Tuesday, February 12, 2008

Charity and Emo, a Match Made in Heaven?

So I find myself doing a lot of volunteer/charity work lately. Next thing on deck? Donate my time and art to a fundraiser for the Arts in Kansas City. It's something I feel very passionate about, but for the moment I'm... I don't know how to explain it... I don't want to make another "pretty" picture, I want the work to have substance. I always told my friends that the greatest art was art that had narrative. So as long as a piece of art spoke to you in some way, shape, or form, that dialog is just as valid form of a appreciate of art as any. And you can tell any houtie-toutie Art History Major that says otherwise to fuck off.

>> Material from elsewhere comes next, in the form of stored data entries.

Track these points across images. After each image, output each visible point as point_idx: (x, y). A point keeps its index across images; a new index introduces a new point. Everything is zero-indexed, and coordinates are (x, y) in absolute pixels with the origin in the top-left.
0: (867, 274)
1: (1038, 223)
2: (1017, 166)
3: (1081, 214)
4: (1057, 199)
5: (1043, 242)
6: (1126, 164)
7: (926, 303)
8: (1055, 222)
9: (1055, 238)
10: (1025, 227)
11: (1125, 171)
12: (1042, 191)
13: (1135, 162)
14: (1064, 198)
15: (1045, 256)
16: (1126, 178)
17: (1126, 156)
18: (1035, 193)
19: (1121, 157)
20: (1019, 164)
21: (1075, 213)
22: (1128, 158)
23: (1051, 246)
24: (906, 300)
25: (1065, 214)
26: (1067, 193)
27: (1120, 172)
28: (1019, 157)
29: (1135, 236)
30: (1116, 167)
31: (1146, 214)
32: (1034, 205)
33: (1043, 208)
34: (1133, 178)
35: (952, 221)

But for the moment I am not concerned with the viewer, but more with myself. I want this to have some greater substance for me. To tell a story, rather then just have one interpreted when sometimes there was no story to be told.

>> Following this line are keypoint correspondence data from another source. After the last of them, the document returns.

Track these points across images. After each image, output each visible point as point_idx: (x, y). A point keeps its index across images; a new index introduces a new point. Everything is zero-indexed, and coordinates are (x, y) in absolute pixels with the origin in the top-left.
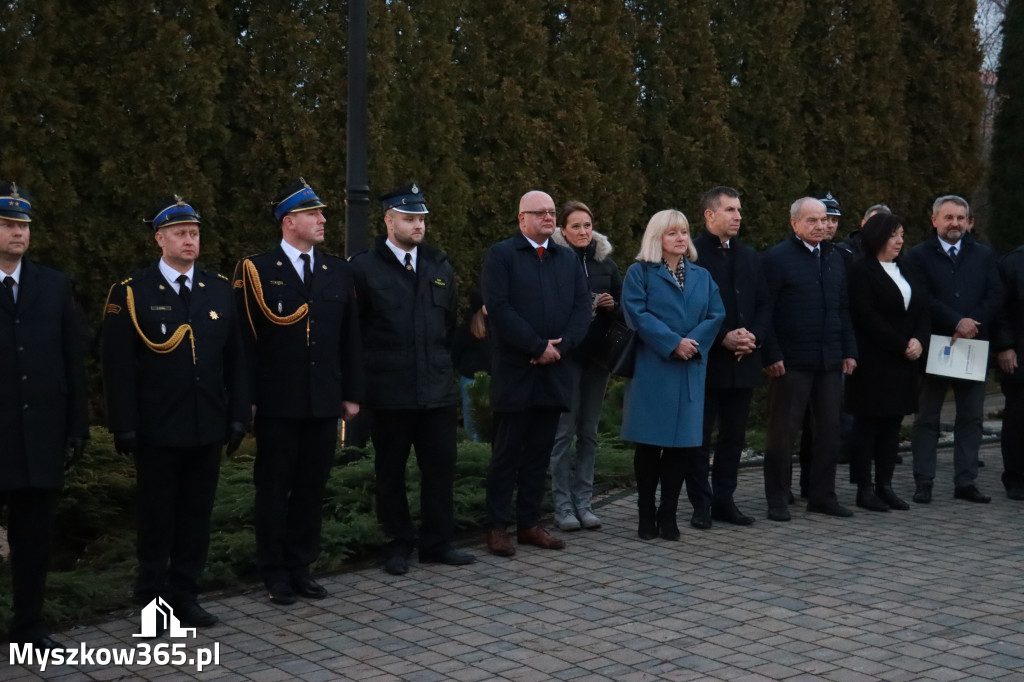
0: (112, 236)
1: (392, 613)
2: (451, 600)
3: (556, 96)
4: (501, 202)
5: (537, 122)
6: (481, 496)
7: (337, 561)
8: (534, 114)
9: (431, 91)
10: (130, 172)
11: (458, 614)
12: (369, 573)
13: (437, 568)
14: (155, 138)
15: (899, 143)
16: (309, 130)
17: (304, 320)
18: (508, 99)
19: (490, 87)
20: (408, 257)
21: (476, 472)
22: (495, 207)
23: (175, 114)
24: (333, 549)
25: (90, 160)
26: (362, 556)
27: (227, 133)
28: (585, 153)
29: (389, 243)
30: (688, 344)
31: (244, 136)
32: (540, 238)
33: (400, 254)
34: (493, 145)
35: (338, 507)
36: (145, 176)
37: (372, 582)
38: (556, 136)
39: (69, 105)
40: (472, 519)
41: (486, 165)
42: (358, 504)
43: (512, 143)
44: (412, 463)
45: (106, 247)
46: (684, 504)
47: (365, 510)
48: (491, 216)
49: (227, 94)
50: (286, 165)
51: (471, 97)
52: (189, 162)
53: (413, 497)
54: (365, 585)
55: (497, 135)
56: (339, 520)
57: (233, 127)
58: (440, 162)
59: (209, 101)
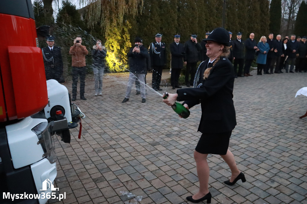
3: (217, 20)
5: (215, 24)
8: (214, 22)
14: (170, 25)
15: (259, 28)
16: (188, 24)
18: (211, 20)
19: (209, 19)
23: (172, 22)
25: (161, 28)
27: (177, 25)
30: (265, 52)
31: (179, 25)
33: (239, 40)
34: (209, 27)
36: (169, 30)
46: (263, 71)
50: (185, 29)
52: (174, 28)
53: (238, 69)
57: (178, 24)
59: (176, 20)
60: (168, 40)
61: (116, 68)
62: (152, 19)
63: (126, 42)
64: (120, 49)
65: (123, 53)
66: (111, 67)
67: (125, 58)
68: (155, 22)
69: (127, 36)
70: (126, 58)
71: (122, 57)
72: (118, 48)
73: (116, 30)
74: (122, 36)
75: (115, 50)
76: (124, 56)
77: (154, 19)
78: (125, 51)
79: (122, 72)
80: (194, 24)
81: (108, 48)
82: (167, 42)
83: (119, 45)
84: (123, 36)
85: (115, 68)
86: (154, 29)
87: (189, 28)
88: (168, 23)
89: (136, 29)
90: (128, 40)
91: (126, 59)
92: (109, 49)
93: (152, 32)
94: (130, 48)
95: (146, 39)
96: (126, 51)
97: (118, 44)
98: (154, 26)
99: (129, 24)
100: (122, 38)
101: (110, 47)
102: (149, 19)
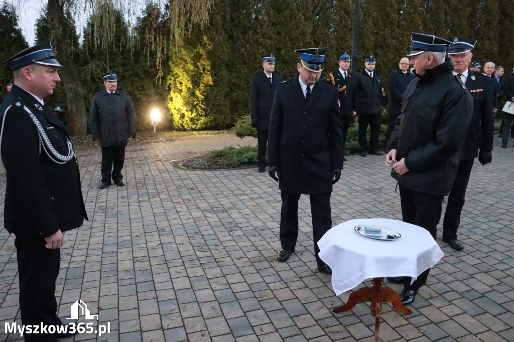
0: (283, 69)
1: (364, 166)
2: (379, 164)
3: (400, 34)
4: (383, 62)
5: (394, 40)
6: (384, 138)
7: (348, 152)
8: (393, 38)
9: (366, 32)
10: (289, 53)
11: (382, 167)
12: (355, 156)
13: (374, 156)
14: (295, 44)
16: (334, 42)
17: (345, 90)
18: (386, 34)
19: (382, 31)
20: (371, 74)
21: (383, 132)
22: (381, 63)
24: (347, 149)
25: (279, 50)
26: (354, 151)
28: (406, 50)
29: (366, 70)
32: (404, 70)
33: (369, 73)
34: (382, 47)
35: (348, 139)
36: (292, 54)
37: (357, 158)
38: (399, 45)
39: (275, 36)
40: (382, 144)
41: (379, 52)
42: (352, 138)
43: (387, 46)
44: (369, 127)
45: (282, 72)
47: (354, 140)
48: (380, 66)
49: (314, 32)
51: (377, 34)
54: (356, 159)
55: (383, 44)
56: (348, 142)
57: (314, 41)
58: (367, 51)
59: (309, 34)
60: (290, 72)
61: (185, 122)
62: (256, 33)
63: (204, 75)
64: (191, 87)
65: (197, 96)
66: (176, 121)
67: (200, 105)
68: (263, 37)
69: (204, 63)
70: (202, 104)
71: (195, 103)
72: (188, 86)
73: (184, 52)
74: (196, 63)
75: (184, 90)
76: (198, 100)
77: (261, 32)
78: (201, 91)
79: (194, 130)
80: (346, 41)
81: (173, 86)
82: (289, 75)
83: (191, 80)
84: (198, 64)
85: (183, 122)
86: (260, 51)
87: (337, 50)
88: (291, 40)
89: (224, 51)
90: (208, 71)
91: (202, 106)
92: (175, 87)
93: (256, 56)
94: (210, 86)
95: (244, 70)
96: (204, 92)
97: (189, 78)
98: (261, 44)
99: (207, 42)
100: (195, 67)
101: (176, 84)
102: (251, 32)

Outside of my sequential work (read: comics), I've never really had this thought process before when it came to my personal work. And for better or for worse, I can say that I haven't been happy in my life as of late... not upset or sad either. So I guess that leaves me in some strange middle limbo. But that leaves some indulgent emo boogie behind... And I don't know how much I'm a fan of that. But when it comes to the task to producing work... might be useful... probably not.

Anyway, this is me, venting, sharing, probably at a time when I should be drawing or painting. I don't know.

Anyway, if you're in KC, I'll post when the art appreciation goes down, and you can tell me if I'm a art communicating failure. (nice huh?)